New Labor Dept Rules Would Hit Working Women Hardest

The Department of Labor's proposed new rules on overtime pay would significantly hurt working women's ability to negotiate workplace flexibility tailored to their personal and family needs, argues economist Diana Furchtgott-Roth.
  • The new rules would apply to several million new female workers who are currently classified as executive or professional, many of whom now enjoy highly valued workplace flexibility.
  • The new rules would prevent women from negotiating "comp" arrangements in which they take additional time off in exchange for extra time worked.
  • The new rules would have a chilling impact on women's opportunity to telecommute and/or work from home, since employers will be required to keep careful track of worker's hours to avoid being sued for overtime violations.
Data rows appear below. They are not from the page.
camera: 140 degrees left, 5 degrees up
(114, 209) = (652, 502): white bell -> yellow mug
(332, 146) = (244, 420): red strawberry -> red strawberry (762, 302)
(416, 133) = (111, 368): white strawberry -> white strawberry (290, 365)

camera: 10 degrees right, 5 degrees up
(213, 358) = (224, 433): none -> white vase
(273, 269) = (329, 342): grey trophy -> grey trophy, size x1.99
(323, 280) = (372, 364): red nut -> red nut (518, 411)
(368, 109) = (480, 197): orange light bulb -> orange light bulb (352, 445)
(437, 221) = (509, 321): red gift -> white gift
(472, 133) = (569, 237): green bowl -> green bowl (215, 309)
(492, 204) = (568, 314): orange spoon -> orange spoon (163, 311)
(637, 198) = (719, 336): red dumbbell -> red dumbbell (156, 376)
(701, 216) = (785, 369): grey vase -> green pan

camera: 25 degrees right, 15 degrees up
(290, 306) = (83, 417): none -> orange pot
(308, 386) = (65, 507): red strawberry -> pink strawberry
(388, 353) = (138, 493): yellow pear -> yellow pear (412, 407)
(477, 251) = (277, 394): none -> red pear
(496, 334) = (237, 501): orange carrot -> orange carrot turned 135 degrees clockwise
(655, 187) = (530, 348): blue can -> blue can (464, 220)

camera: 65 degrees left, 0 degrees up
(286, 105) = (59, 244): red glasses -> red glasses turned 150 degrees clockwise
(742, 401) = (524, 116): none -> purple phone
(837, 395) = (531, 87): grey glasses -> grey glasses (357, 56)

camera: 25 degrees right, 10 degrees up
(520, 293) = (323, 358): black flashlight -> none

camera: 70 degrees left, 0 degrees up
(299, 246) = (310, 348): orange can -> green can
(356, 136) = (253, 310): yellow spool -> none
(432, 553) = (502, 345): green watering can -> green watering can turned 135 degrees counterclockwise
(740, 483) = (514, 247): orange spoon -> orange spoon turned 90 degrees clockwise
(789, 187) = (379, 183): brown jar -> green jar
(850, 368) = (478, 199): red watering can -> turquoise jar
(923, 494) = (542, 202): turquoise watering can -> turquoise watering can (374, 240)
Working mothers, in particular, find these flexible work arrangements highly beneficial when a child becomes sick or a babysitter cancels.
A better solution for working women, argues the author, would be to leave undisturbed the workplace flexibility that many millions of women have already successfully negotiated.

As for "comp" arrangements, she argues another proposal — the Working Families Flexibility Act of 2013, which passed in the U.S. House of Representatives last year — would be a more woman-friendly solution:  offering "workers who worked more than 40 hours a week a choice of 1.5 hours of comp time per overtime hour worked, rather than overtime pay."